You don't need double quotes for a single-line pattern when omitting the pattern key, but note that this can cause YAML parsing issues.

As an example, the following YAML parses:

any:
- "def foo(): ..."

This, however, causes problems since : is also used to denote a YAML dictionary:

any:
- def foo(): ...

any

Replaces pattern-either. Matches any of the patterns specified.

any:
- <pat1>
- <pat2>
...
- <patn>

all

Replaces patterns. Matches all of the patterns specified.

all:
- <pat1>
- <pat2>
...
- <patn>

inside

Replaces pattern-inside. Match any of the sub-patterns inside of the primary pattern.

inside:
any:
- <pat1>
- <pat2>

Alternatively:

any:
- inside: <pat1>
- inside: <pat2>

not

Replaces pattern-not. Accepts any pattern and does not match on those patterns.

not:
any:
- <pat1>
- <pat2>

Alternatively:

all:
- not: <pat1>
- not: <pat2>

regex

Replaces pattern-regex Matches based on the regex provided.

regex: "(.*)"

Metavariables

Metavariables are an abstraction to match code when you don't know the value or contents beforehand. They're similar to capture groups in regular expressions and can track values across a specific code scope. This includes variables, functions, arguments, classes, object methods, imports, exceptions, and more.

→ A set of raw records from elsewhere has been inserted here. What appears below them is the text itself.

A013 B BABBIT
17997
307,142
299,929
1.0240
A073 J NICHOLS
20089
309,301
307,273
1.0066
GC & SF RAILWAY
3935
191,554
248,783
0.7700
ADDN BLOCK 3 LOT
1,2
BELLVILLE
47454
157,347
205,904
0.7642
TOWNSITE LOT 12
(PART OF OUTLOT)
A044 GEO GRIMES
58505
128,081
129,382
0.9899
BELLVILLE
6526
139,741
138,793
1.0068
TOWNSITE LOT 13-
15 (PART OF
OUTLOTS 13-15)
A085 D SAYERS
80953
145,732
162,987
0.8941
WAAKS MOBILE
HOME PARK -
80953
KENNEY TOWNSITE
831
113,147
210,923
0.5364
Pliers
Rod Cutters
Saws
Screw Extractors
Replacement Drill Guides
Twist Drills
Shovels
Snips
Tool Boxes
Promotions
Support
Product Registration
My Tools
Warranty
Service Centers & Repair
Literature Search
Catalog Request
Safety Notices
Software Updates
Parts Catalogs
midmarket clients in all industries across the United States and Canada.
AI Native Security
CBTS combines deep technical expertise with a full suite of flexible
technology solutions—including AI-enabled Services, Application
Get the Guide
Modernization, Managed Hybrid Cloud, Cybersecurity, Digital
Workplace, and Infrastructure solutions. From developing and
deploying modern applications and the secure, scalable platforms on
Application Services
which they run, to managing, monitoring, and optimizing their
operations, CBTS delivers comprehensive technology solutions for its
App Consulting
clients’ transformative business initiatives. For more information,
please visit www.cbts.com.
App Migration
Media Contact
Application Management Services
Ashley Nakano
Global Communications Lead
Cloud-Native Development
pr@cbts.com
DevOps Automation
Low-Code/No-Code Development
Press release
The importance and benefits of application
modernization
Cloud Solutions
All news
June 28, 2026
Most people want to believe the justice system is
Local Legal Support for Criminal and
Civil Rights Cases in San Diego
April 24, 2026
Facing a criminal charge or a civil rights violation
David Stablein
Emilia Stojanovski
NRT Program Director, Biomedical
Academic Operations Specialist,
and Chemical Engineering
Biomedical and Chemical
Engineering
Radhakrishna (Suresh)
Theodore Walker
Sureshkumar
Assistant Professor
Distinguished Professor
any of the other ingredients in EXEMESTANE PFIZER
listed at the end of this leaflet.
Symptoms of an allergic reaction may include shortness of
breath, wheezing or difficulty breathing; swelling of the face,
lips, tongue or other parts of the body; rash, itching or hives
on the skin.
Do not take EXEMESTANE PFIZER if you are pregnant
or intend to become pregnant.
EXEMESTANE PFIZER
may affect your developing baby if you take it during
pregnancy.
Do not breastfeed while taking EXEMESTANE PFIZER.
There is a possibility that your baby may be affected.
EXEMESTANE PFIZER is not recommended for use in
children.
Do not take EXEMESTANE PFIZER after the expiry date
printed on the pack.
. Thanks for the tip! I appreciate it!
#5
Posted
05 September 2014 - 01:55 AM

Metavariables begin with a $ and can only contain uppercase characters, _, or digits. Names like $x or $some_value are invalid. Examples of valid metavariables include $X, $WIDGET, or $USERS_2.

where

Unlike Semgrep's existing pattern syntax, the following operators no longer occur under pattern or all:

  • metavariable-pattern
  • metavariable-regex
  • metavariable-comparison
  • metavariable-analysis
  • focus-metavariable

These operators must occur within a where clause.

A where clause is required in a pattern where you're using metavariable operators. It indicates that Semgrep should match based on the pattern if all the conditions are true.

As an example, take a look at the following example:

all:
- inside: |
def $FUNC(...):
...
- |
eval($X)
where:
- <condition>

Because the where clause is on the same indentation level as all, Semgrep understands that everything under where must be paired with the entire all pattern. As such, the results of the ranges matched by the all pattern are modified by the where pattern, and the output includes some final set of ranges that are matched.

metavariable

Replaces:

This operator looks inside the metavariable for a match.

...
where:
- metavariable: $A
regex: "(.*)
- metavariable: $B
patterns: |
- "foo($C)"
- metavariable: $D
analyzer: entropy

comparison

Replaces metavariable-comparison. Compares metavariables against a basic Python comparison expression.

...
where:
- comparison: $A == $B

focus

Replaces focus-metavariable. Puts focus on the code region matched by a single metavariable or a list of metavariables.

...
where:
- focus: $A

Syntax search mode

New syntax search mode rules must be nested underneath a top-level match key. For example:

rules:
- id: find-bad-stuff
severity: ERROR
languages: [python]
message: |
Don't put bad stuff!
match:
any:
- |
eval(input())
- all:
- inside: |
def $FUNC(..., $X, ...):
...
- |
eval($X)

Taint mode

The new syntax supports taint mode, and such roles no longer require mode: taint in the rule. Instead, everything must be nested under a top-level taint key.

rules:
- id: find-bad-stuff
severity: ERROR
languages: [python]
message: |
Don't put bad stuff!
taint:
sources:
- input()
sinks:
- eval(...)
propagators:
- pattern: |
$X = $Y
from: $Y
to: $X
sanitizers:
- magiccleanfunction(...)

Taint mode key names

The key names for the new syntax taint rules are as follows:

  • pattern-sources --> sources
  • pattern-sinks --> sinks
  • pattern-propagators --> propagators
  • pattern-sanitizers --> sanitizers